Inas pun memberi contoh ketika pemerintah akan menaruh saham istimewa pada PGN hingga pemerintah bisa mengintervensi PGN secara langsung tanpa melalui induk usaha.
Padahal tegas Inas, di perusahan PGN terdapat saham publik yang mesti dihormati oleh pemerintah.
Ditambah lagi, kata dia, delik saham istimewa itu juga tidak ada acuannya dalam undang-undang (UU) BUMN maupun UU Keuangan Negara. Sehingga pemerintah telah bertindak mengada-ada dan sewenang-wenang tanpa mengacu kepada UU.

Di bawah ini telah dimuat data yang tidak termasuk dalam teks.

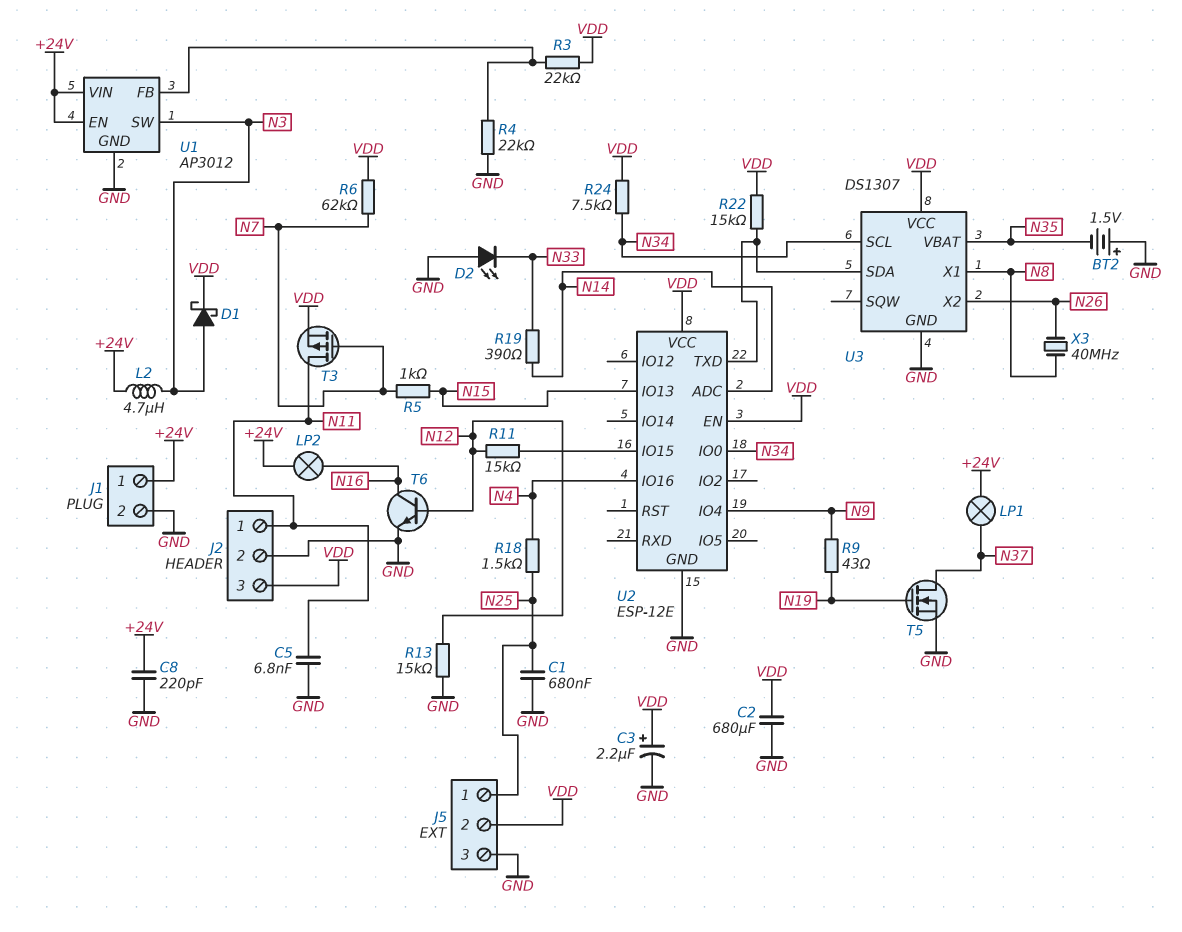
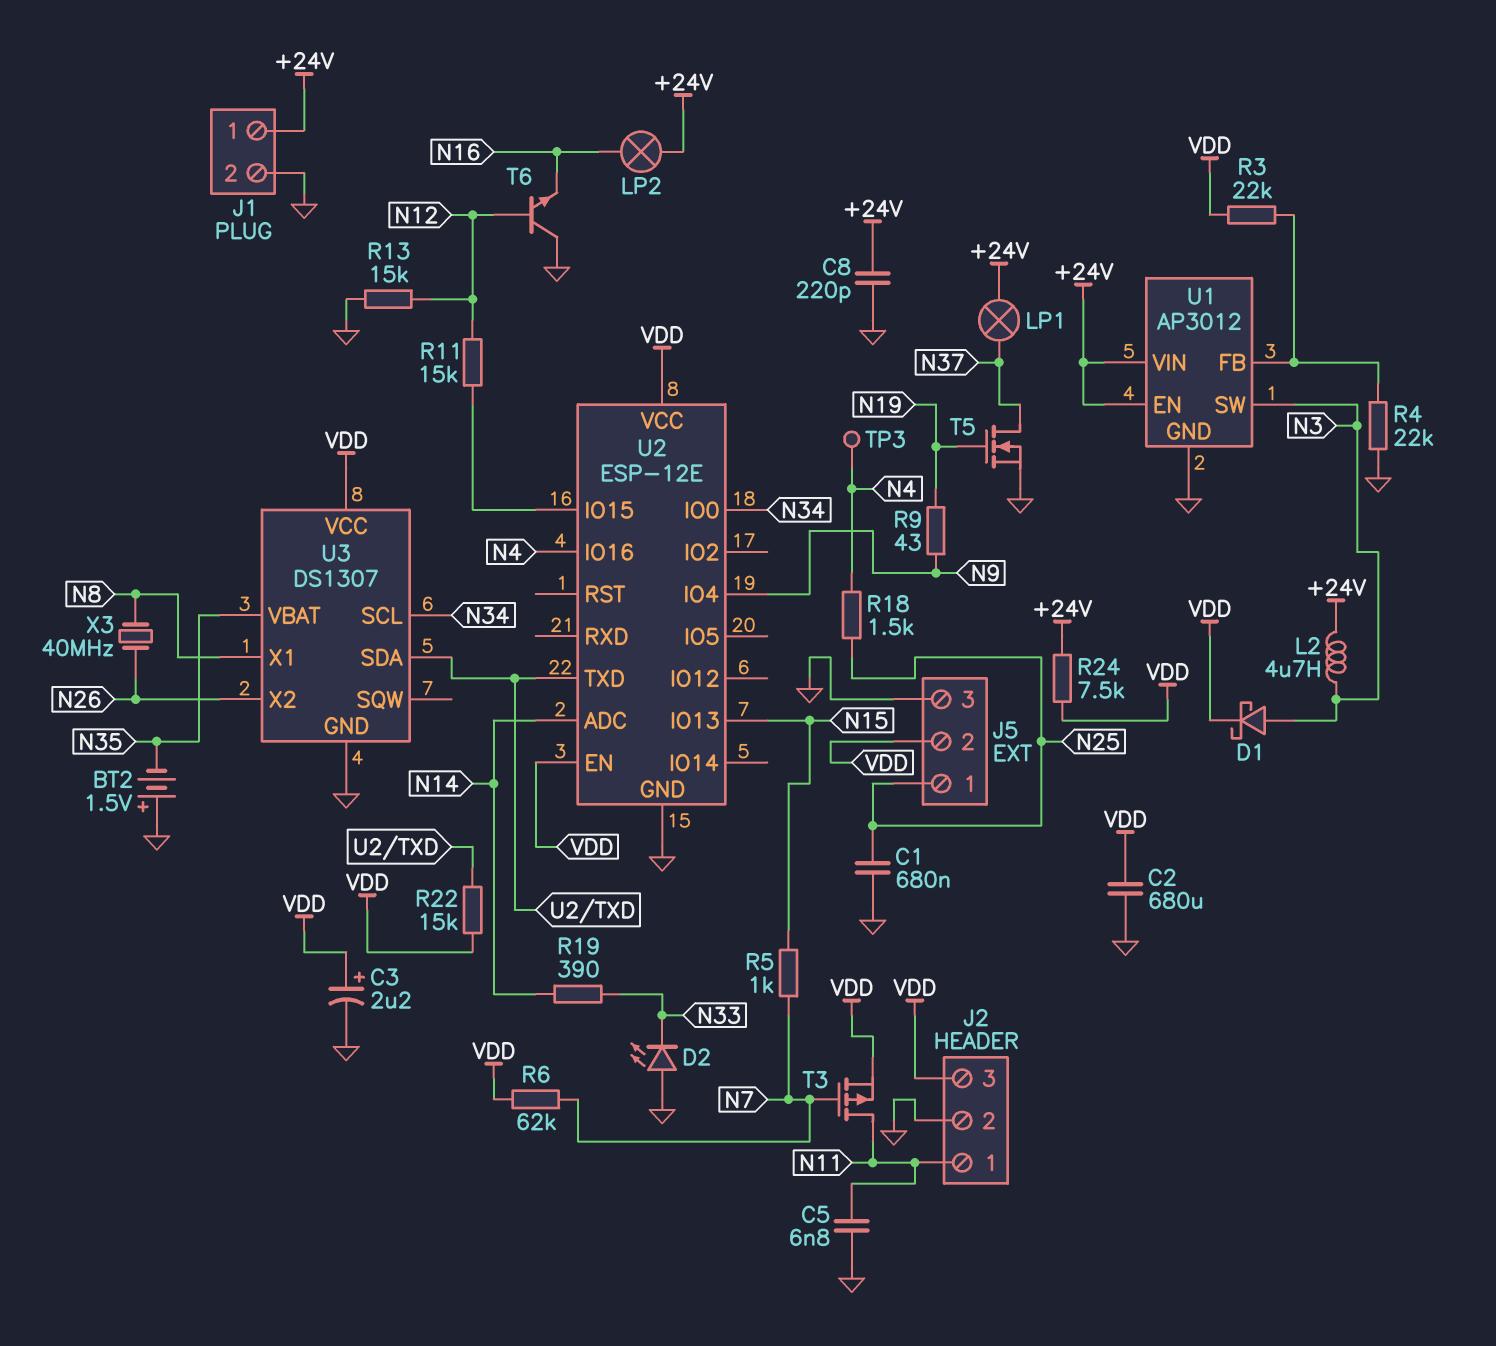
R24: 7.5k (N34, VDD) -> 7.5k (+24V, VDD)
T6: NPN (B N12, C N16, E GND) -> NPN (B N12, C GND, E N16)
TP3: none -> test point (N4)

“PP 72 Tahun 2016 itu perubahan dari PP 44 Tahun 2005 itu, tapi mengacu ke UU mana? Pemerintah tidak boleh seenaknya begitu saja,” kecam dia.
PP 72 menyebutkan, dalam hal kekayaan negara berupa saham milik negara pada BUMN sebagaimana dimaksud dalam Pasal 2 ayat (2) huruf d dijadikan penyertaan modal negara pada BUMN lain, sehingga sebagian besar saham dimiliki oleh BUMN lain, maka BUMN tersebut menjadi anak perusahaan BUMN dengan ketentuan negara wajib memiliki saham dengan hak istimewa yang diatur dalam anggaran dasar.
“Jadi, jelas PP tersebut mengatur saham istimewa pemerintah pada anak usaha BUMN. Artinya sekecil apapun saham pemerintah pada anak perusahaan BUMN akan mampu mengintervensi anak perusahaan tersebut,” kata dia.